TASK DETAILS — Your task is to find every line in the records that holds the string "Informationen" and copy it.

DATA TO USE —
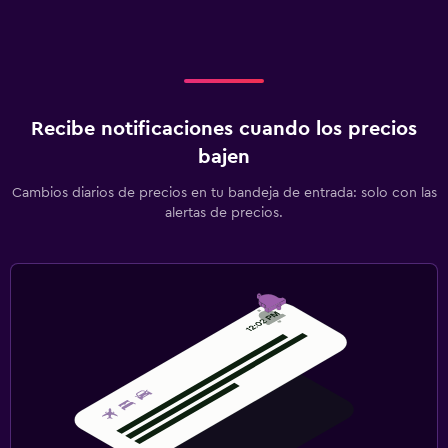
Recibe notificaciones cuando los precios
bajen
Cambios diarios de precios en tu bandeja de entrada: solo con las
alertas de precios.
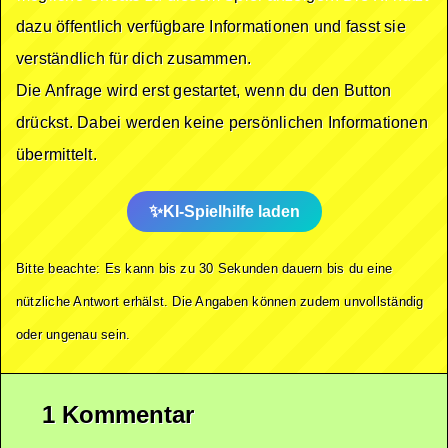
dazu öffentlich verfügbare Informationen und fasst sie
verständlich für dich zusammen.
Die Anfrage wird erst gestartet, wenn du den Button
drückst. Dabei werden keine persönlichen Informationen
übermittelt.
KI-Spielhilfe laden
Bitte beachte: Es kann bis zu 30 Sekunden dauern bis du eine
nützliche Antwort erhälst. Die Angaben können zudem unvollständig
oder ungenau sein.
1 Kommentar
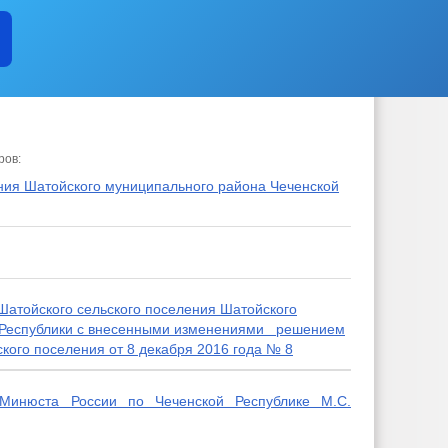
ров:
ения Шатойского муниципального района Чеченской
Шатойского сельского поселения Шатойского
 Республики с внесенными изменениями решением
кого поселения от 8 декабря 2016 года № 8
Минюста России по Чеченской Республике М.С.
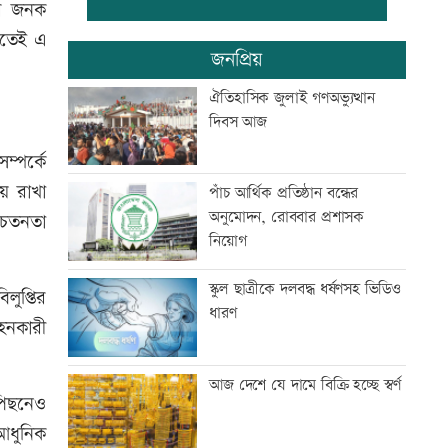
ের জনক
খতেই এ
বাবাকে শেষ বিদায় জানাতে
জনপ্রিয়
রোজারিওতে মেসি
ঐতিহাসিক জুলাই গণঅভ্যুত্থান
দিবস আজ
বৃষ্টি নিয়ে নতুন বার্তা আবহাওয়া
্পর্কে
অফিসের
য়ে রাখা
পাঁচ আর্থিক প্রতিষ্ঠান বন্ধের
অনুমোদন, রোববার প্রশাসক
চেতনতা
আজ আন্তর্জাতিক আদিবাসী দিবস
নিয়োগ
স্কুল ছাত্রীকে দলবদ্ধ ধর্ষণসহ ভিডিও
লুপ্তির
ধারণ
হনকারী
কক্সবাজারের পথে প্রধানমন্ত্রী
আজ দেশে যে দামে বিক্রি হচ্ছে স্বর্ণ
পিছনেও
টেলিভিশনে আজকের যত খেলা
আধুনিক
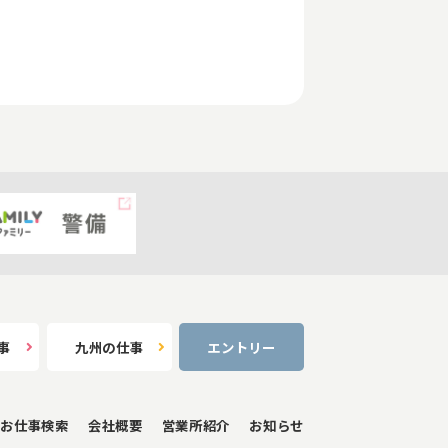
事
九州の仕事
エントリー
お仕事検索
会社概要
営業所紹介
お知らせ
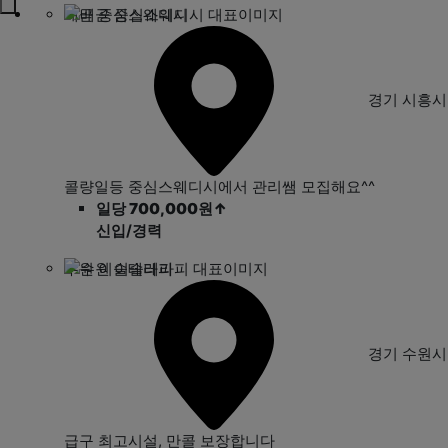
배곧 중심스웨디시
경기 시흥
콜량일등 중심스웨디시에서 관리쌤 모집해요^^
일당 700,000원
↑
신입/경력
수원 이슬테라피
경기 수원
급구
최고시설, 만콜 보장합니다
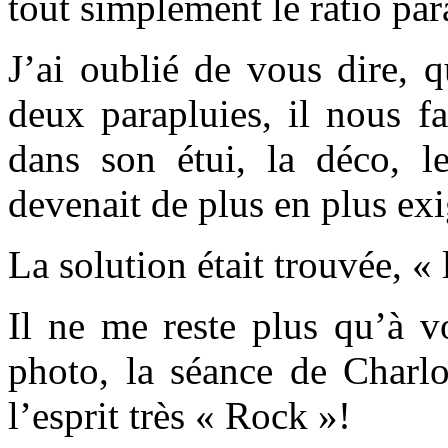
tout simplement le ratio par
J’ai oublié de vous dire, 
deux parapluies, il nous fa
dans son étui, la déco, l
devenait de plus en plus exi
La solution était trouvée, 
Il ne me reste plus qu’à v
photo, la séance de Charlo
l’esprit très « Rock »!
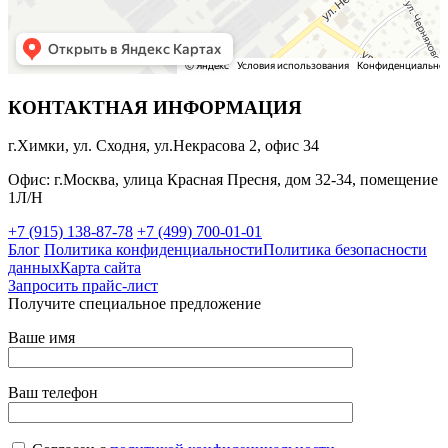
КОНТАКТНАЯ ИНФОРМАЦИЯ
г.Химки, ул. Сходня, ул.Некрасова 2, офис 34
Офис: г.Москва, улица Красная Пресня, дом 32-34, помещение
1Л/Н
+7 (915) 138-87-78
+7 (499) 700-01-01
Блог
Политика конфиденциальности
Политика безопасности
данных
Карта сайта
Запросить прайс-лист
Получите специальное предложение
Ваше имя
Ваш телефон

EXERCISE SOLUTION —
dazu öffentlich verfügbare Informationen und fasst sie
drückst. Dabei werden keine persönlichen Informationen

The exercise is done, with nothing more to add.